SOURCE INFORMATION ::
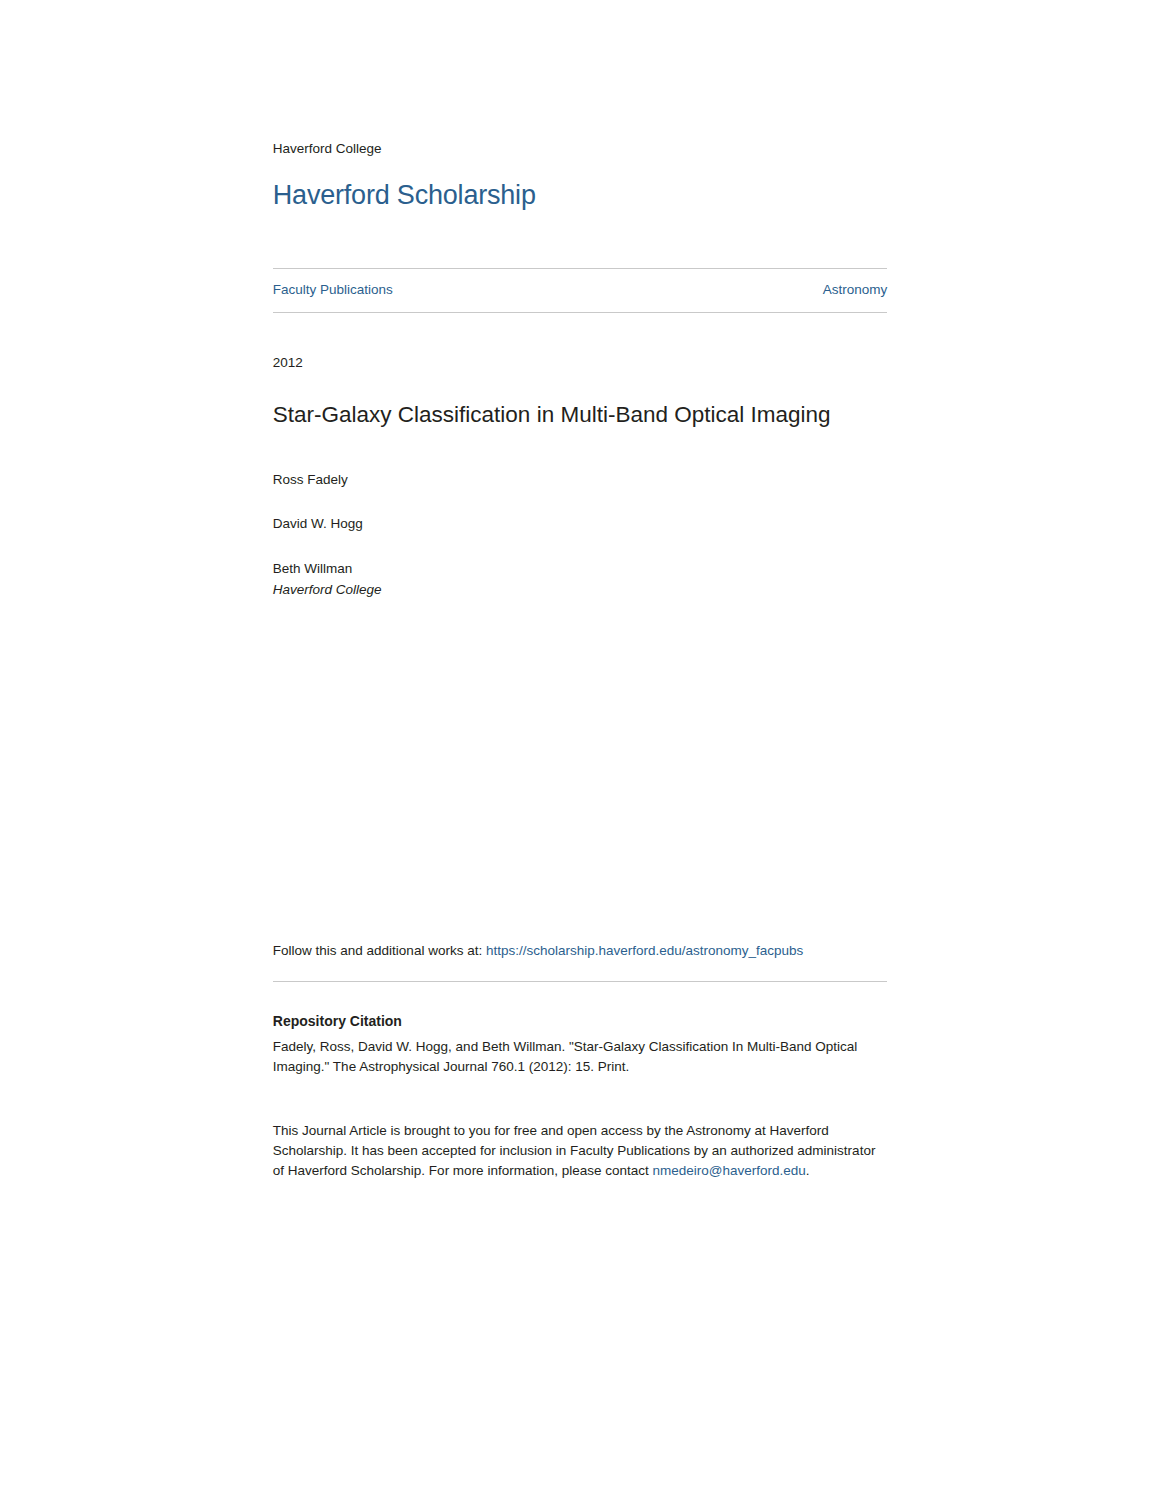Haverford College
Haverford Scholarship
Faculty Publications Astronomy
2012
Star-Galaxy Classification in Multi-Band Optical Imaging
Ross Fadely
David W. Hogg
Beth WillmanHaverford College
Follow this and additional works at: https://scholarship.haverford.edu/astronomy_facpubs
Repository Citation
Fadely, Ross, David W. Hogg, and Beth Willman. "Star-Galaxy Classification In Multi-Band Optical Imaging." The Astrophysical Journal 760.1 (2012): 15. Print.
This Journal Article is brought to you for free and open access by the Astronomy at Haverford Scholarship. It has been accepted for inclusion in Faculty Publications by an authorized administrator of Haverford Scholarship. For more information, please contact nmedeiro@haverford.edu.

DESCRIPTION OF THE TASK :: Nothing but the records, repeated exactly and stripped of pictures, should appear in the answer.

SOLVED PROBLEM ::
Haverford College
Haverford Scholarship
Faculty Publications Astronomy
2012
Star-Galaxy Classification in Multi-Band Optical Imaging
Ross Fadely
David W. Hogg
Beth WillmanHaverford College
Follow this and additional works at: https://scholarship.haverford.edu/astronomy_facpubs
Repository Citation
Fadely, Ross, David W. Hogg, and Beth Willman. "Star-Galaxy Classification In Multi-Band Optical Imaging." The Astrophysical Journal 760.1 (2012): 15. Print.
This Journal Article is brought to you for free and open access by the Astronomy at Haverford Scholarship. It has been accepted for inclusion in Faculty Publications by an authorized administrator of Haverford Scholarship. For more information, please contact nmedeiro@haverford.edu.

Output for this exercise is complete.